The community relations committee reported on the availability of 25 mini-grants ($2,000 each), to be awarded through the Coro Center for Civic Leadership, for service-learning projects selected from regional higher education institutions.

The grants are designed to support faculty interested in developing engaged scholarship and service-learning through a new regional service-learning demonstration initiative funded by a group of local foundations.

According to community relations committee chair Linda Hartman, proposals to secure a grant are due by Dec. 15 to Linda Dickerson, Suite 240, Gateway Towers, 320 Fort Duquesne Blvd., Pittsburgh 15222.

Electronic copies of the mini-grant applications are available from Tracy Soska of Pitt’s School of Social Work via e-mail at or by calling 412/624-3711.

The community relations committee intends to work with the tenure and academic freedom committee to address the academic merit of service-based education and mentoring. Faculty Assembly plans to discuss this more fully at future meetings.

* Educational policies

The educational policies committee (EPC) will revisit issues related to part-time faculty that were revealed in a survey the committee oversaw a few years ago. Those issues include whether contracts for part-timers should be lengthened beyond one year and whether part-time faculty should be granted voting membership on Faculty Assembly and other University governance entities.

EPC also will review the tenure and academic freedom committee’s report on trends in tenure and non-tenure stream appointments at Pitt.

* Student affairs

Teresa Donegan, co-chair of the student affairs committee, reported that 18 percent of Pitt’s first-year students and 25 percent of undergraduates overall have no medical insurance coverage. Pitt undergrads are covered for basic student health services by paying the mandatory student health fee but are not covered for serious injury, she noted.

Allergy injections, routine lab work and contraception options are covered by the fee, as well as certain specialty services such as dermatology, gynecology and orthopaedics. Lab work, X-rays, immunizations, prescription drugs and treatment or services provided outside the Student Health Service office are not covered by the fee.

Officials in the Division of Student Affairs are considering requiring that all students demonstrate that they have health insurance coverage, similar to what is required for faculty and staff, Donegan said. “We’re continuing to benchmark other schools,” she said. “CMU, for example, mandated this 18 months ago.
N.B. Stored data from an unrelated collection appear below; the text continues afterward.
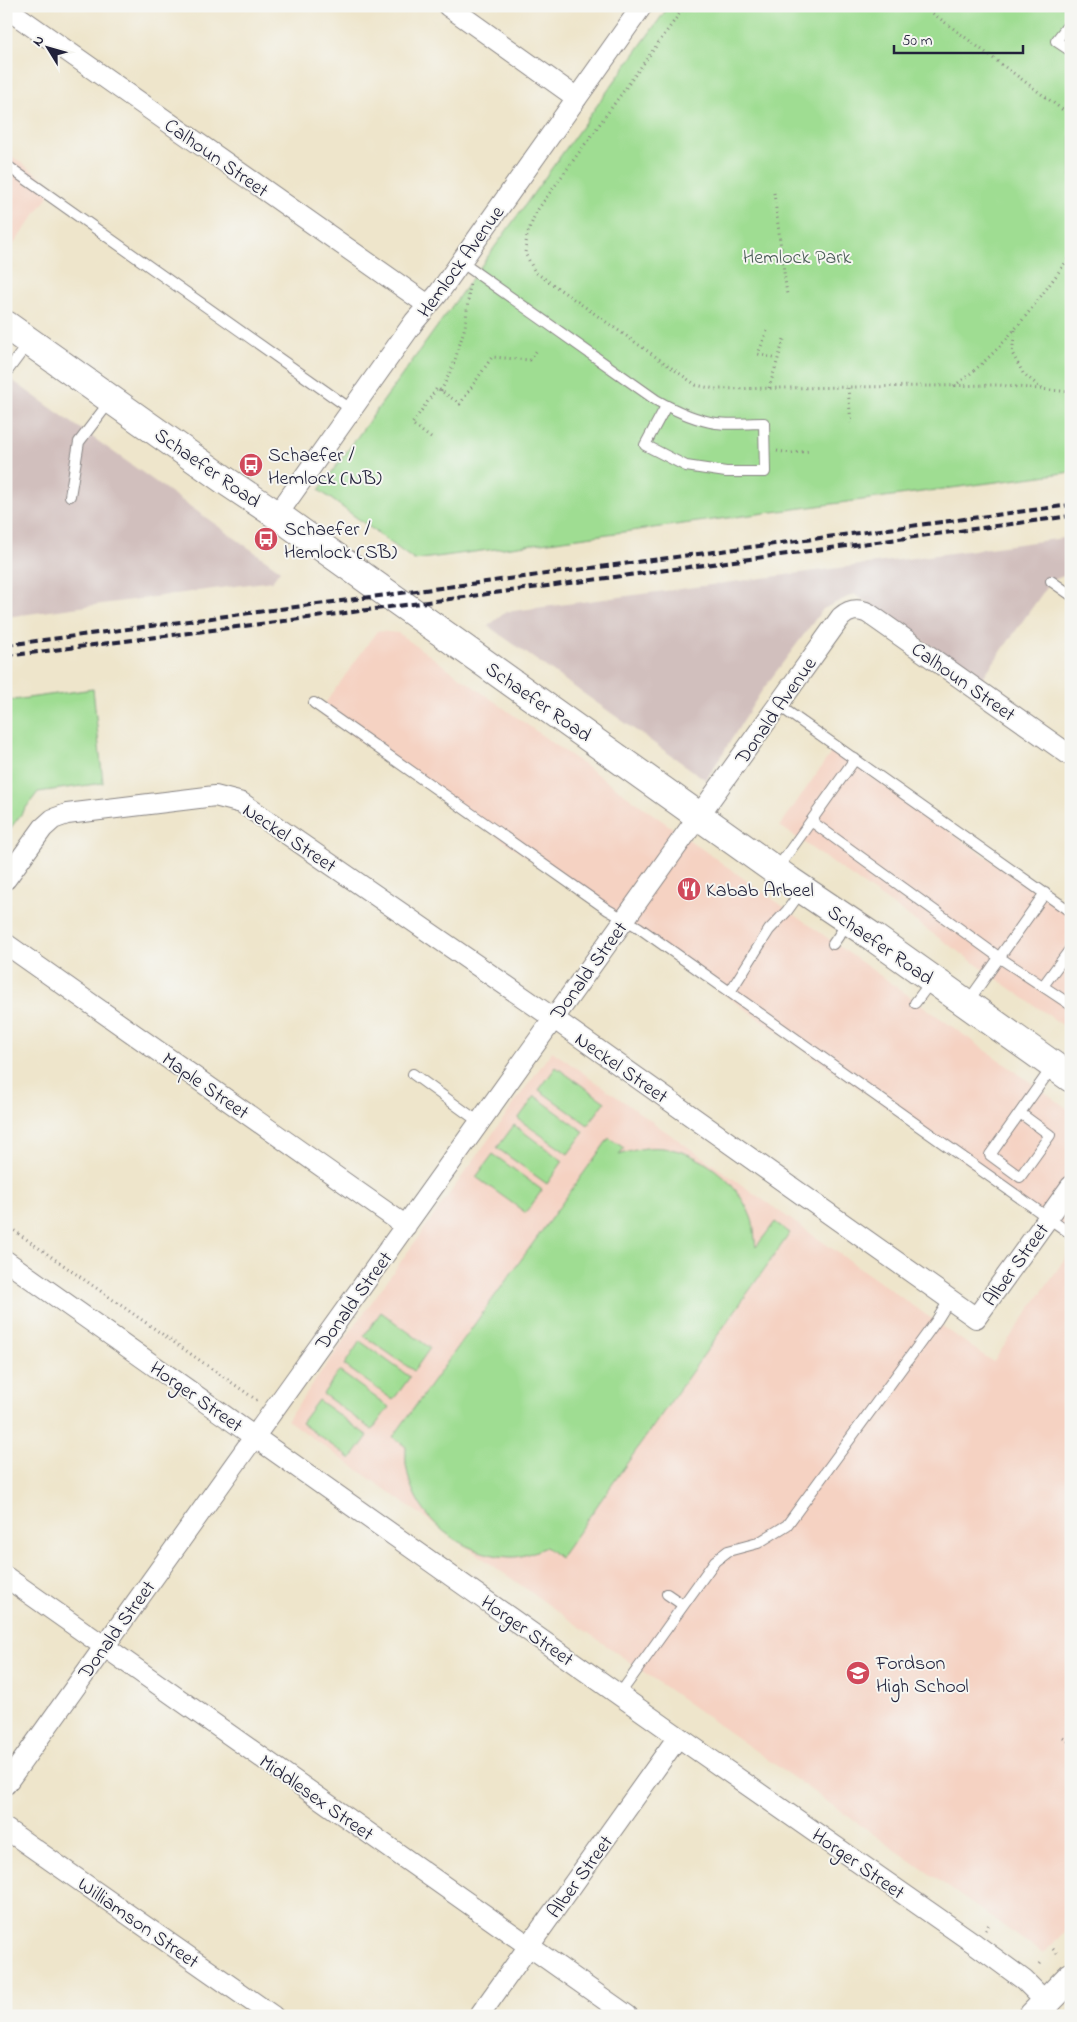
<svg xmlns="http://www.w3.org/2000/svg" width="1077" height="2022" viewBox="0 0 1077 2022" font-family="'Indie Flower',sans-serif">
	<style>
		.built { fill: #f5d2c2 }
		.industrial { fill: #d1bfbd }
		.green { fill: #9fdd92; stroke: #608066 }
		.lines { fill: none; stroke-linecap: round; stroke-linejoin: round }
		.lane-casing { stroke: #888483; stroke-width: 12 }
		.street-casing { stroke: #888483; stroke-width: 22 }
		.secondary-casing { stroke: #888483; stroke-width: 30 }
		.primary-casing { stroke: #888483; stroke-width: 30 }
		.path { stroke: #888483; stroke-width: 3; stroke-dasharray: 1 4; stroke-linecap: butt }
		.lane { stroke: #fff; stroke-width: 10 }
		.street { stroke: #fff; stroke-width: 20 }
		.secondary { stroke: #fff; stroke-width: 28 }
		.primary { stroke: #fff; stroke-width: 28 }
		.rail { stroke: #22223b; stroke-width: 4; stroke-dasharray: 8 4; stroke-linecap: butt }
		.labels { text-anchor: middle; stroke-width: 4; stroke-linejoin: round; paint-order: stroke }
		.street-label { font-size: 20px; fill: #22223b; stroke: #f6f6f2 }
		.park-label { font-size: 20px; fill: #485a55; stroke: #f6f6f2 }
		.poi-label { font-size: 20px; fill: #22223b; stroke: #f6f6f2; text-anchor: start }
	</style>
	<rect width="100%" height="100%" fill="#f6f6f2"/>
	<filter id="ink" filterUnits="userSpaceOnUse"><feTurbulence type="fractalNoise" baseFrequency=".02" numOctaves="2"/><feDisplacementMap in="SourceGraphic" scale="10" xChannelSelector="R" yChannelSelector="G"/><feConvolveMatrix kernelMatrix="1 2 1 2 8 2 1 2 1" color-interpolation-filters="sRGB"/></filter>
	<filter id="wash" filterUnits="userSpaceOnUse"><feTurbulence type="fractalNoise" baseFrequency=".0096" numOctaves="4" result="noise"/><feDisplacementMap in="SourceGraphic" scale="20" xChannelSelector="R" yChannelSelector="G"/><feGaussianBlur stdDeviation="1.12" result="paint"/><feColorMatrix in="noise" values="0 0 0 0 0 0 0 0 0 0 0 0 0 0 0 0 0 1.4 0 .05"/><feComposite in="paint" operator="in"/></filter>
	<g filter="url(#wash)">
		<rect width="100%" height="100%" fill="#eee5cb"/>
		<!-- built -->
		<path class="built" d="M6,152l49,35 -49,68z
			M377,631l21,2 673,478v125l-752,-524z
			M833,750l238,166v115l-291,-205z
			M552,1051l441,311 78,-112v675l-28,29 -756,-534z"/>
		<!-- industrial -->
		<path class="industrial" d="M6,376l274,194 -8,11 -266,36z
			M1071,537v36l-20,8 -70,99 -127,-86 -31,15 -62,83 -55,88 -218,-154 18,-14z"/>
		<!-- green -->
		<path class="green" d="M669,6h402v466l-657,88 -95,-70z
			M93,689l10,94 -65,9 -32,42v-133z
			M556,1067l49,35 -17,23 -49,-35z
			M535,1096l49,36 -16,22 -50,-35z
			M514,1125l49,36 -16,23 -50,-36z
			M609,1138l15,10 -5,7c9,-3 18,-6 27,-7 44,-5 90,29 105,69 4,9 3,21 5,30l19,-25 15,11 -230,325 -14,-11c-11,4 -24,11 -36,10 -48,-2 -95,-38 -103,-87 -2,-7 -1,-15 -1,-23l-13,-10z
			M493,1154l49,36 -16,23 -50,-36z
			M381,1312l49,36 -16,23 -50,-35z
			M360,1341l50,36 -17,23 -49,-35z
			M339,1371l50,36 -17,23 -49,-36z
			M318,1400l50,36 -17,23 -50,-36z"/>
	</g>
	<g filter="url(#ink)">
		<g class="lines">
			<!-- lane casing -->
			<g class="lane-casing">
				<path id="lane" d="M1071,21l-15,20 15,10
					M6,165l346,245
					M461,262l195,138c18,10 39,20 60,23 15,2 32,0 48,0l1,49h-39l-40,-6 -41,-21 21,-39
					M6,373l23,-31
					M70,496l9,-54 32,-42
					M1051,581l20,14
					M314,703l294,207 30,17 433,307
					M778,705l293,207
					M811,821l44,-62
					M776,870l35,-49 189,137 71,47
					M833,944l16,-23
					M1043,986l28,-38
					M730,992l39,-62 18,-19 15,-21
					M915,1003l18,-24
					M967,1003l78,-110
					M413,1074l66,48
					M1020,1113l30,22 -30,42 -30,-22 63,-89
					M667,1594l16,11
					M619,1695l96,-134 13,-10 30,-8 29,-18 150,-205 13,-21"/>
			</g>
			<!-- street casing -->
			<g class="street-casing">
				<path id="street" d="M448,6l129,92
					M6,8l422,297
					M277,515l137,-193 24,-28 204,-288
					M6,879l37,-51 10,-9 14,-5 148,-18 27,7 311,215 423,300 95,-132
					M6,944l400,282
					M6,1261l684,484 285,199 49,36 22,22
					M6,1577l622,439
					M6,1784c276,-390 557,-777 835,-1167 8,-7 16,-9 27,-4l203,143
					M6,1829l267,187
					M479,2016l199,-279"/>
			</g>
			<!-- secondary casing -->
			<g class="secondary-casing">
				<path id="secondary" d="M6,325l220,156 51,34 513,366 83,56 198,141"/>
			</g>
			<!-- primary casing -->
			<g class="primary-casing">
				<path id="primary" d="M1033,2016l38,-39"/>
			</g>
			<!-- path -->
			<path class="path" d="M685,6l-149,206 -9,23 -2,18 10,19 161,113 19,4 283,-4 73,7
				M867,6h17
				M920,6l7,3 144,107
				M774,193l13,102
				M1015,330l-3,23 11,20 19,16
				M767,331l-9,23 19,5
				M954,386c49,-34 82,-83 117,-131
				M769,388l16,-52
				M848,388l3,35
				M441,391l12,-25 12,-39 5,-43
				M431,438l-19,-14 25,-36 23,16 32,-47 38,3 7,-10
				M777,451l14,2 18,-2
				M6,1225l252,176
				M1063,1738l8,5
				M985,1930l5,-7
				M1053,1949l4,4
				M1040,1964l3,-4"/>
			<!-- lane -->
			<use href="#lane" class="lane"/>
			<!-- street -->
			<use href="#street" class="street"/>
			<!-- secondary -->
			<use href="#secondary" class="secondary"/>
			<!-- primary -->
			<use href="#primary" class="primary"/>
			<!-- rail -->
			<path class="rail" d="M6,645l1065,-140
				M6,656l294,-37 771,-103"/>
		</g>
	</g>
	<!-- icons -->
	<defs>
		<g id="bus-disc" transform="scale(1.25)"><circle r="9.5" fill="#d1495b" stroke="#f6f6f2"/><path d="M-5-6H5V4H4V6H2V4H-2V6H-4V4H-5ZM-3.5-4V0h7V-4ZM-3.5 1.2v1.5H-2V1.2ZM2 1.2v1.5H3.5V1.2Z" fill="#fff"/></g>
		<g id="restaurant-disc" transform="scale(1.25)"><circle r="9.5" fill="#d1495b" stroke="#f6f6f2"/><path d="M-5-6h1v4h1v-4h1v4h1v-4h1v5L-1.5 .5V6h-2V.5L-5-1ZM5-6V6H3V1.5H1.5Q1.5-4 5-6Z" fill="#fff"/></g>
		<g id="school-disc" transform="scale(1.25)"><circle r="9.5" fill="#d1495b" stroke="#f6f6f2"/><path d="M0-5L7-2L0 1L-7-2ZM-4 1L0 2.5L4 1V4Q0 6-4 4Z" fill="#fff"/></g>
	</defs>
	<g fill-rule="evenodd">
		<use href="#bus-disc" x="251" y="465"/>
		<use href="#bus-disc" x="266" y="539"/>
		<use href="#restaurant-disc" x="689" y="889"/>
		<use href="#school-disc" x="858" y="1673"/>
	</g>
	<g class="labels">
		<!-- street labels -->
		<g class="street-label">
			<text transform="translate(217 157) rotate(35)" y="7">Calhoun Street</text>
			<text transform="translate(460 261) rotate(-54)" y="7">Hemlock Avenue</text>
			<text transform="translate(208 467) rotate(35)" y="7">Schaefer Road</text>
			<text transform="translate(964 681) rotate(35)" y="7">Calhoun Street</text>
			<text transform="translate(539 701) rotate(35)" y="7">Schaefer Road</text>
			<text transform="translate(775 710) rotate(-55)" y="7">Donald Avenue</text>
			<text transform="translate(290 837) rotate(34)" y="7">Neckel Street</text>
			<text transform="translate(881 944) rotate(35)" y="7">Schaefer Road</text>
			<text transform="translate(588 970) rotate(-54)" y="7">Donald Street</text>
			<text transform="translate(622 1067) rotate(35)" y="7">Neckel Street</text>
			<text transform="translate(206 1085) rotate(35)" y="7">Maple Street</text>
			<text transform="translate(1015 1264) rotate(-54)" y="7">Alber Street</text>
			<text transform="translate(353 1300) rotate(-54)" y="7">Donald Street</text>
			<text transform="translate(197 1396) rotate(35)" y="7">Horger Street</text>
			<text transform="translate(116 1629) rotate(-54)" y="7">Donald Street</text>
			<text transform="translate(528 1630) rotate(35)" y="7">Horger Street</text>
			<text transform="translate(317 1797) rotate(35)" y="7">Middlesex Street</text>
			<text transform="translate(859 1863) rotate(35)" y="7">Horger Street</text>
			<text transform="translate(579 1876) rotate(-54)" y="7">Alber Street</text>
			<text transform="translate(139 1922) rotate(35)" y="7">Williamson Street</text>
		</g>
		<!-- park labels -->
		<g class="park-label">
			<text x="797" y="263">Hemlock Park</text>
		</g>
		<!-- poi labels -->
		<g class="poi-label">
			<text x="268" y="461">Schaefer /<tspan x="268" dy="23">Hemlock (NB)</tspan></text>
			<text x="284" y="535">Schaefer /<tspan x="284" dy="23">Hemlock (SB)</tspan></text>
			<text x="706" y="896">Kabab Arbeel</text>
			<text x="876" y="1669">Fordson<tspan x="876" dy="23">High School</tspan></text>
		</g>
	</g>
	<!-- margin -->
	<rect width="1077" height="2022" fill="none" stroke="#f6f6f2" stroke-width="25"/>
	<!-- north arrow -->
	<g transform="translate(48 48) rotate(307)" stroke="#f6f6f2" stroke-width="4" paint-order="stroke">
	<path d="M0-4L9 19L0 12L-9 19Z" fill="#22223b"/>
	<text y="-8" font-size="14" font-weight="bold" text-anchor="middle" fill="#22223b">N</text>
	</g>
	<!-- scale -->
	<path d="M894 45v8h129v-8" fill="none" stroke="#22223b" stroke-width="2.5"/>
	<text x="902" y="45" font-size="15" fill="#22223b" stroke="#f6f6f2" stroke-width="4" paint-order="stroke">50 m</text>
</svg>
If Pitt instituted a mandate, we’re looking at what procedures are in place for that or what might be needed.”

Nicholas Bircher, past president of the Senate, urged the committee to look into plans similar to what Pitt, now self-insured, offers employees under the UPMC Health Plan, rather than allow widespread use of third-party insurers.

Donegan said her committee also is gathering data on accessibility to student health services, such as counseling and other mental health services.

* Recreational facilities

Marilyn Ross, facilities coordinator/co-director, Department of Health and Physical Activity, whose unit coordinates recreational facilities and related programs campus-wide, reported to the Assembly on plans for new facilities that will be open to faculty and staff.

Bellefield Hall will see a number of new recreational facilities open next summer, including a “cardio room” with treadmills, elliptical machines and stationary bicycles, and a large multi-purpose dance studio for step aerobics, yoga and exercise sessions and classes, open to faculty and staff as well as students.

She added that there are scores of activities, classes, facilities and opportunities already available for Pitt staff and faculty. Information on all of Pitt’s recreational programs can be accessed at:

In other developments:

• Frieze reported that Senate officers are working with Computing Services and Systems Development officials on the possibility of replacing paper mailings to faculty with mass e-mails.

• Evelyn S. Rawski has been named chair of the Senate’s University Press committee.

• The University Senate’s home page now is linked to the Pitt home page via the Faculty/Staff link, Frieze said.